PROBLEM DETAILS>
The data below holds a line containing "X912505Y2587681D3*" and a line containing "X1850394Y747205D3*"; please quote exactly those two lines and every line between them, and nothing else.

------------------------------------------------

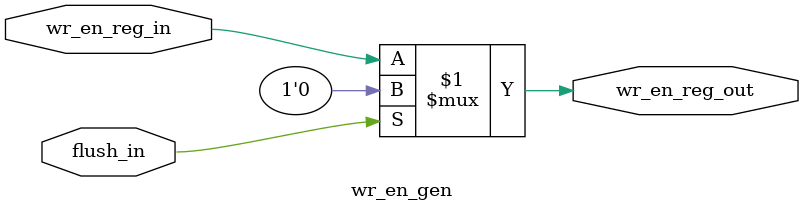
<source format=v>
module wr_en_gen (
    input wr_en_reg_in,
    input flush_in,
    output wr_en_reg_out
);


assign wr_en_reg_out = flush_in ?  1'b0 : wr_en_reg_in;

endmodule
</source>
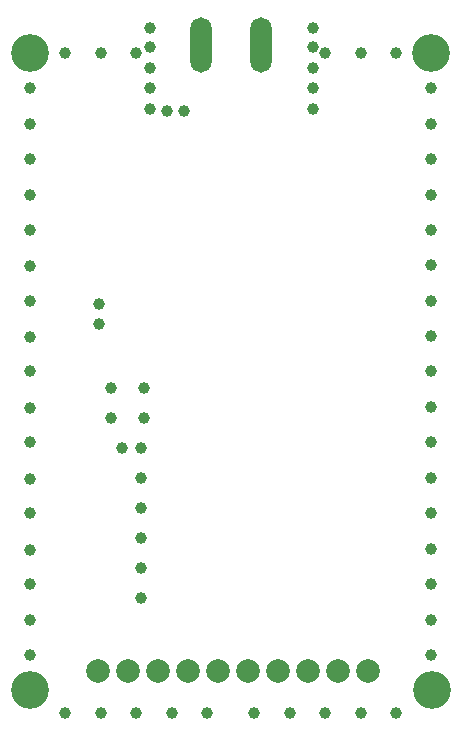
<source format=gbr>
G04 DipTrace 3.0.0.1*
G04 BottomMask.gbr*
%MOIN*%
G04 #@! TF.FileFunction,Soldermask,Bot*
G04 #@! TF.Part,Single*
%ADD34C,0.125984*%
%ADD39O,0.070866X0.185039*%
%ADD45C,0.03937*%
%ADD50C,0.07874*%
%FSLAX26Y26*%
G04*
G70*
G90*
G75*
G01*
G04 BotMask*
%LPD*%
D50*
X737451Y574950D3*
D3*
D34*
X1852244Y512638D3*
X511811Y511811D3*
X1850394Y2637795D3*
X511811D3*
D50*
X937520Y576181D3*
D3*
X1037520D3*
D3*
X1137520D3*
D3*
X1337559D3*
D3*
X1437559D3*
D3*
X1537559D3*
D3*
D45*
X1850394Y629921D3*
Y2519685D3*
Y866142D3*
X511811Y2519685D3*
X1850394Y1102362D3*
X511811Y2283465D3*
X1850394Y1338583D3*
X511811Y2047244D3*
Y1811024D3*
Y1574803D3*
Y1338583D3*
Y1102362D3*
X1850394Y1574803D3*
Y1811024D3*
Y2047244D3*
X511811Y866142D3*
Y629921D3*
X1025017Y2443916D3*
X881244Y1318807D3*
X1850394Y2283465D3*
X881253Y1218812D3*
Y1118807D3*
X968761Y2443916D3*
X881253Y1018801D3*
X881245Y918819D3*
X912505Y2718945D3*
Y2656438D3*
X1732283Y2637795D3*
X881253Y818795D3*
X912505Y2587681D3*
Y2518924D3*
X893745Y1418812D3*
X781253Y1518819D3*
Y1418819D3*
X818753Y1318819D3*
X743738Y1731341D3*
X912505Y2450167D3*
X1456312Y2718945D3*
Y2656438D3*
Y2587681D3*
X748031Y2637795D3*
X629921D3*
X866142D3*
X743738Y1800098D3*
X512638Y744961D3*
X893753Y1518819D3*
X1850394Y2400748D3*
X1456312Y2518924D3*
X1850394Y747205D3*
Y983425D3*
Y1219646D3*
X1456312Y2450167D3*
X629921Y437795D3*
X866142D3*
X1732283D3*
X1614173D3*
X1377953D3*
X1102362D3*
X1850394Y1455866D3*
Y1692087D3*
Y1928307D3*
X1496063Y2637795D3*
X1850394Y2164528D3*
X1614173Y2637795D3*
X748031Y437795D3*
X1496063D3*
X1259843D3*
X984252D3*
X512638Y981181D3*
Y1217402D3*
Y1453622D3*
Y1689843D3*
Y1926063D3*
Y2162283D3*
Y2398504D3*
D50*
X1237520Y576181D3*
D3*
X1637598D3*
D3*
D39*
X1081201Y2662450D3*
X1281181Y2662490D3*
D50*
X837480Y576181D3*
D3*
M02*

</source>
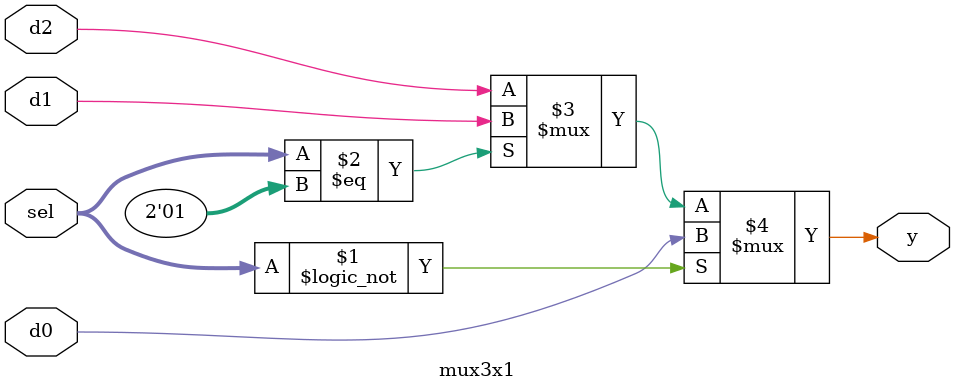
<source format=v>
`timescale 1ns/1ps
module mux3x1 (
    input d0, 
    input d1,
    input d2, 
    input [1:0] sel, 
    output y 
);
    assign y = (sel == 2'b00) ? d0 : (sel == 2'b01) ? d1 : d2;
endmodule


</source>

------------------------------------------------

TASK RESPONSE>
X912505Y2587681D3*
Y2518924D3*
X893745Y1418812D3*
X781253Y1518819D3*
Y1418819D3*
X818753Y1318819D3*
X743738Y1731341D3*
X912505Y2450167D3*
X1456312Y2718945D3*
Y2656438D3*
Y2587681D3*
X748031Y2637795D3*
X629921D3*
X866142D3*
X743738Y1800098D3*
X512638Y744961D3*
X893753Y1518819D3*
X1850394Y2400748D3*
X1456312Y2518924D3*
X1850394Y747205D3*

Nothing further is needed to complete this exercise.